First, you need an angry electorate and the political space created when existing parties fail to address the concerns of a large section of the population. The US and France were ripe for political upheaval in 2016 and 2017; wealthy, stable Germany less so.
Second, any movement needs a dynamic figurehead. Macron is no political showman, but his powers of seduction – a mixture of good looks, maturity and “an almost juvenile, joyous side” one ex-colleague told me – are admired even by many of his opponents. Future disruptors are increasingly likely to come from the worlds of showbiz, business or even sport.
But charisma alone is not enough. Brands and politicians today yearn for something more powerful: authenticity. Today’s consumers want the “real”, not the phoney, and demand transparency.
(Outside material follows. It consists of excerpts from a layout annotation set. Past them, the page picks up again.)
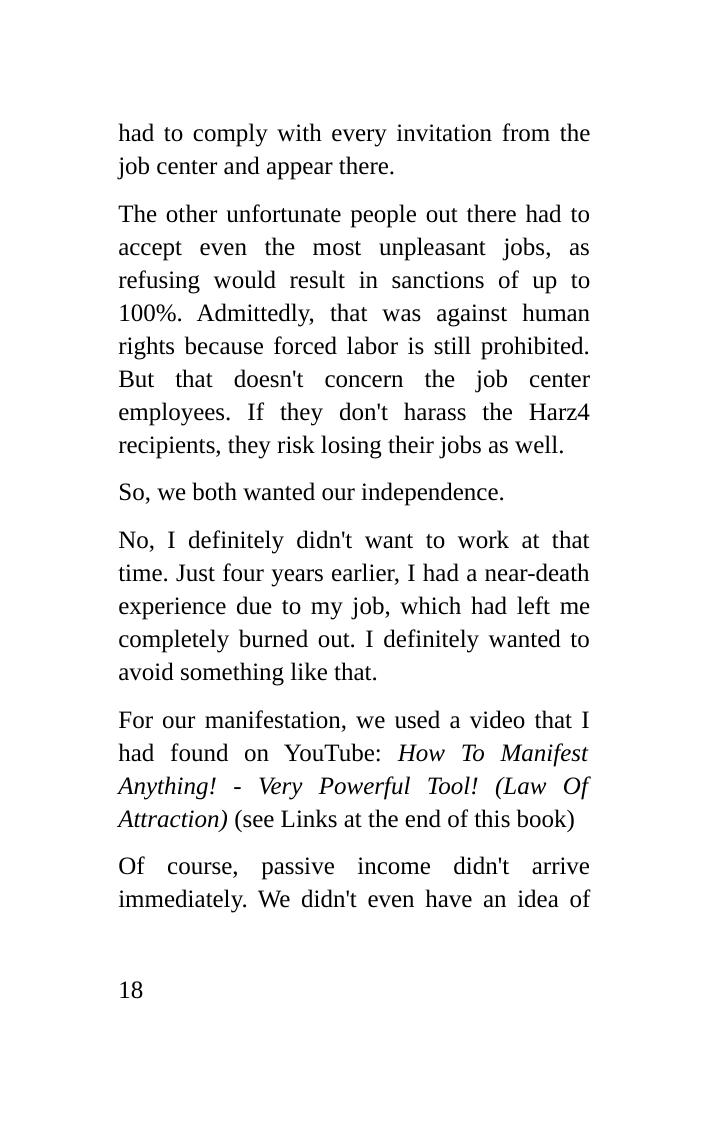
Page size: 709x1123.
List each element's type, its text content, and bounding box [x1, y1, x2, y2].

text had to comply with every invitation from the job center and appear there. [118, 118, 591, 180]
text So, we both wanted our independence. [118, 477, 591, 506]
text For our manifestation, we used a video that I had found on YouTube: How To Manifest Anything! - Very Powerful Tool! (Law Of Attraction) (see Links at the end of this book) [118, 705, 591, 833]
text The other unfortunate people out there had to accept even the most unpleasant jobs, as refusing would result in sanctions of up to 100%. Admittedly, that was against human rights because forced labor is still prohibited. But that doesn't concern the job center employees. If they don't harass the Harz4 recipients, they risk losing their jobs as well. [118, 199, 591, 459]
text Of course, passive income didn't arrive immediately. We didn't even have an idea of [118, 851, 591, 913]
text No, I definitely didn't want to work at that time. Just four years earlier, I had a near-death experience due to my job, which had left me completely burned out. I definitely wanted to avoid something like that. [118, 525, 591, 686]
Macron has willingly exposed his personal life, allowing his wedding video to be broadcast and inviting fly-on-the-wall documentary teams to follow him around. He also used his own story of “transgression” – his marriage to his former school teacher, 24 years his senior – to back up his image as a political maverick.
This desire for authenticity favours untarnished youth – see Austria’s new 31- year-old chancellor-in-waiting – or people perceived as coming from outside the grubby world of politics.
Many of the new political entrepreneurs will also be brash. In a noisy and hyperbolic world, you need to cut through the din. As Macron likes to say: “If you’re shy, you’re dead.” This explains his sometimes brutal language, or his promises to “transform” France and “refound” the European Union. But this tactic comes with a caveat: over-blown rhetoric will lead to disappointment if expectations aren’t met.
Being charismatic, confident and distinctive are good starting points. Next comes the organisational work.
The internet offers formidable scope for raising money. But scaling up a movement requires major resources. This favours anyone able to tap personal wealth, or in Macron’s case, a network of bankers and business people who turbocharged En Marche in its first crucial months.
Developing a coherent vision is also key. Single-issue or unfocused movements are eventually sapped by their divisions. Macron made all members of En Marche sign a charter setting out four broad commitments that shaped the party: pro-Europe, pro-private enterprise, progressive and attached to the notion of “kindness”.
His team was also aware that the internet, for all its ability to network people, can often feel like a lonely place. En Marche’s strength was offering openness online – no fees, easy registration – followed by mass door-knocking exercises and local brainstorming sessions.
Lastly, every leader needs a team of believers. When he launched En Marche, Macron had secretly assembled a core of around 10 aides in their 20s and 30s who helped run operations with what cynics saw as almost sect-like devotion.
Each country will have its specificities, but this new age of political innovation will undoubtedly produce more Macrons – and more Trumps. It will also allow their opponents to organise resistance more easily.
New parties will be ephemeral, composing and decomposing over time. And they will have difficulties providing followers with the tribal sense of belonging offered by an established political machine. For all its electoral success, En Marche’s roots remain shallow.
So could Brexit Britain produce a Macron figure?
There are many reasons to doubt it in the short-term. Parliamentary rather than presidential systems are a trickier proposition. Given the power of the rightwing media, a British Macron could not expect the often favourable coverage accorded the French original. And Jeremy Corbyn’s positioning on the left as an “outsider” has already attracted many of the disillusioned voters a new entrant would need.
Centrist well-wishers on the continent live in hope, but have been left puzzled. Like watching the Eurovision song contest and wondering why musical powerhouse Britain puts forward such dismal acts, they question why a country whose past includes such illustrious leaders looks so bereft of political talent. But the same might have been said of France until Macron made his “crazy” speech on a stage in Amiens.